When you run `plakar rm`, Plakar records a new state where that snapshot no
longer exists. The store reflects this immediately, the snapshot is gone from
listings and cannot be restored. But the underlying chunks and packfiles remain
untouched until maintenance determines whether they are still needed.

## The maintenance process

Running `plakar maintenance` is what actually reclaims storage. During a
maintenance run, Plakar scans the store and identifies chunks that are no longer
referenced by any snapshot. Those chunks are marked as candidates for deletion
and held for a grace period before removal.

Maintenance can be automated using the Plakar scheduler. See
[Scheduling tasks](../../guides/scheduling) for details.

### The grace period

Marked chunks remain in the store for a grace period, currently set to 7 days.
On the next maintenance run after that window, chunks that are still
unreferenced become eligible for removal. If a chunk has since been referenced
again by a new backup, the mark is removed and the chunk is kept.

This delay exists to protect backups that are currently in progress. A
long-running backup might write chunks that appear unreferenced to maintenance,
because the snapshot that will reference them has not been committed yet.

<!-- prettier-ignore-start -->
{{< mermaid >}}
flowchart TD
  A["plakar rm (snapshot removed)"] --> M["plakar maintenance scans the store"]
  M --> B["Unreferenced chunks marked for deletion"]
  B --> C{"Grace period elapsed?"}
  C -- No --> D["Chunks retained"]
  C -- Yes --> E{"Still unreferenced?"}
  E -- No --> D
  E -- Yes --> F["Eligible for removal"]
  F --> G["Packfile GC"]

{{< /mermaid >}}
<!-- prettier-ignore-end -->

### Garbage collection at the packfile level

Maintenance does not remove chunks directly, it operates at the packfile level.
A packfile can only be removed if every chunk it contains is unreferenced. If
even one chunk inside a packfile is still needed, the whole packfile stays.

This means some unreferenced chunks may remain stored beyond the grace period if
they share a packfile with chunks that are still active. This is a known
tradeoff of the current design.

### Checkpoints and long-running backups

A potential problem arises with backups that run longer than the grace period.
Maintenance could mark chunks as unreferenced while a backup is still in
progress and has not yet committed its snapshot. If those chunks were deleted,
the backup would fail or produce a corrupt snapshot.

Plakar prevents this through a checkpoint mechanism: the state of an in-progress
backup is recorded every hour. Maintenance accounts for these checkpoints and
treats any chunks referenced by an active checkpoint as still in use, regardless
of whether a snapshot has been committed yet.

## Recompaction

The current maintenance model can only garbage-collect packfiles that are
entirely unreferenced.

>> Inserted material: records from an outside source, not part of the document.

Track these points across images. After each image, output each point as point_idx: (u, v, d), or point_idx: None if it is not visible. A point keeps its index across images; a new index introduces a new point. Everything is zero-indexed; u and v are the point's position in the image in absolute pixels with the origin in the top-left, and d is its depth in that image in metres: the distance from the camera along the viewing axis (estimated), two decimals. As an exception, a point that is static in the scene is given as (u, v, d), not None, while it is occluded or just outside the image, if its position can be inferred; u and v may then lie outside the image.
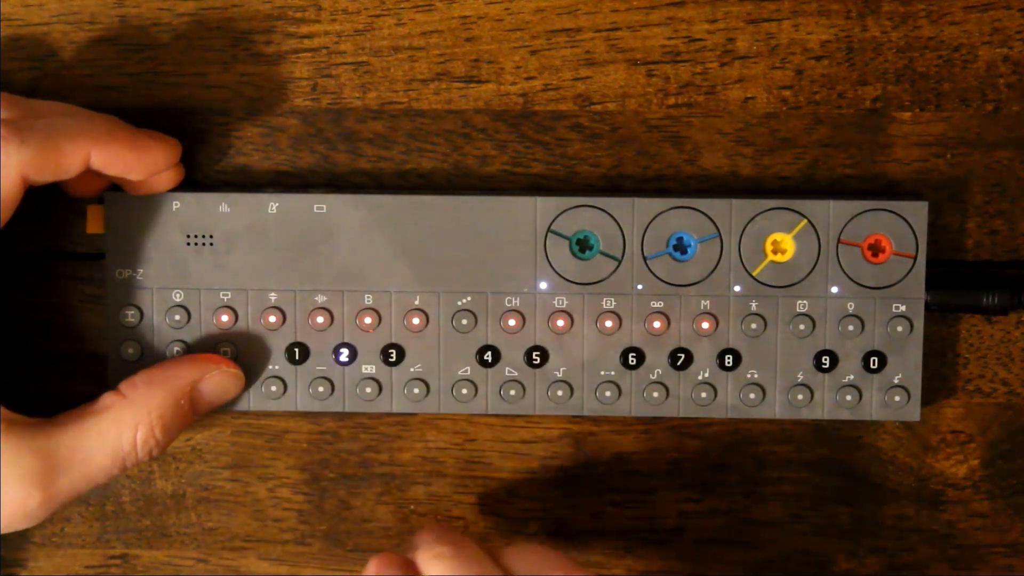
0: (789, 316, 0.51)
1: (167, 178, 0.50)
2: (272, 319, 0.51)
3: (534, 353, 0.51)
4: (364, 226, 0.50)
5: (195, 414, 0.50)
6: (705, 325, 0.51)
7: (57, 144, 0.46)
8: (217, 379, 0.50)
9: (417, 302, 0.51)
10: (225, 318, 0.51)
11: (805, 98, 0.51)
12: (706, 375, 0.51)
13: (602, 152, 0.52)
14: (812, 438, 0.53)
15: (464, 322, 0.51)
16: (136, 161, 0.48)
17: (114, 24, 0.51)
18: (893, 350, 0.51)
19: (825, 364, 0.51)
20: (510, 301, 0.51)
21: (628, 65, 0.51)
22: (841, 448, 0.53)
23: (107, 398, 0.48)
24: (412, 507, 0.54)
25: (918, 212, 0.50)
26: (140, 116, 0.51)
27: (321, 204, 0.50)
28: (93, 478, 0.48)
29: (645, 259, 0.50)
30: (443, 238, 0.50)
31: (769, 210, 0.50)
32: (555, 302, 0.51)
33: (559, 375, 0.51)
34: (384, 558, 0.48)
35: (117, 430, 0.48)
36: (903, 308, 0.51)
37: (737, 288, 0.51)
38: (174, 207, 0.51)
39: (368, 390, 0.51)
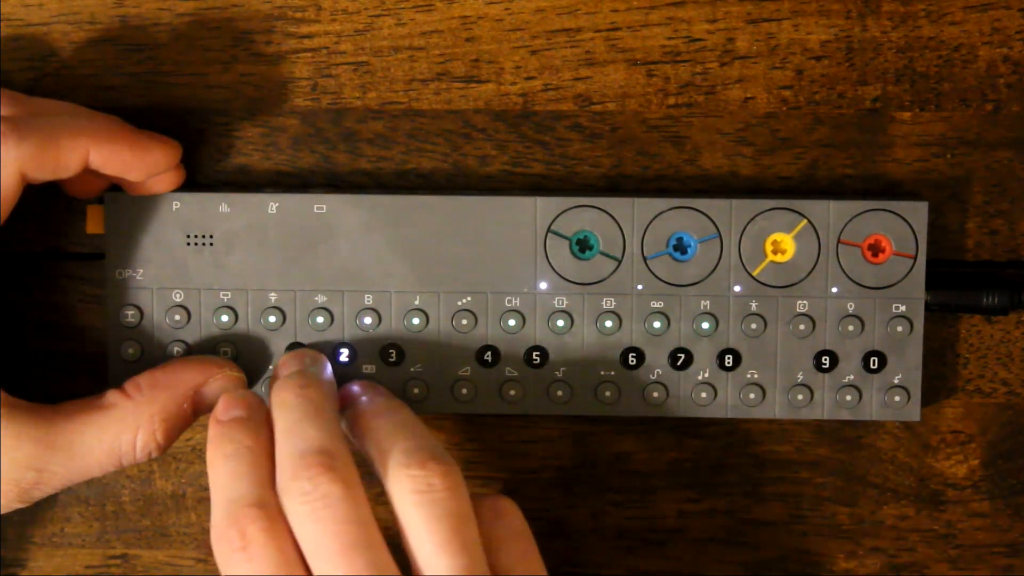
0: (789, 316, 0.51)
1: (168, 180, 0.50)
2: (272, 319, 0.51)
3: (534, 353, 0.51)
4: (364, 226, 0.50)
5: (196, 416, 0.50)
6: (705, 325, 0.51)
7: (56, 141, 0.46)
8: (220, 383, 0.50)
9: (417, 302, 0.51)
10: (225, 318, 0.51)
11: (805, 98, 0.51)
12: (706, 375, 0.51)
13: (602, 152, 0.52)
14: (812, 438, 0.53)
15: (464, 322, 0.51)
16: (135, 161, 0.48)
17: (114, 24, 0.51)
18: (893, 350, 0.51)
19: (825, 364, 0.51)
20: (510, 301, 0.51)
21: (628, 65, 0.51)
22: (841, 448, 0.53)
23: (112, 396, 0.48)
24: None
25: (918, 212, 0.50)
26: (140, 116, 0.51)
27: (321, 204, 0.50)
28: (88, 471, 0.48)
29: (645, 259, 0.50)
30: (443, 238, 0.50)
31: (769, 210, 0.50)
32: (555, 302, 0.51)
33: (559, 375, 0.51)
34: (231, 399, 0.48)
35: (117, 430, 0.48)
36: (903, 308, 0.50)
37: (737, 288, 0.51)
38: (174, 207, 0.51)
39: (368, 390, 0.51)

Partially unused packfiles cannot be compacted. Consider
the following scenario:

1. A large file is backed up; its chunks are written into a packfile.
2. Months later, the file changes significantly. New chunks are written to new
   packfiles.
3. The original packfile now contains a mix of still-referenced chunks
   (unchanged parts of the file) and unreferenced ones (parts that changed).

That packfile cannot be removed, because it is not fully unreferenced. The
unused chunks inside it remain in the store.

A future **recompaction** feature (currently under development) will address
this by merging underutilized packfiles and regrouping related chunks, making it
possible to reclaim space from packfiles that are mostly stale.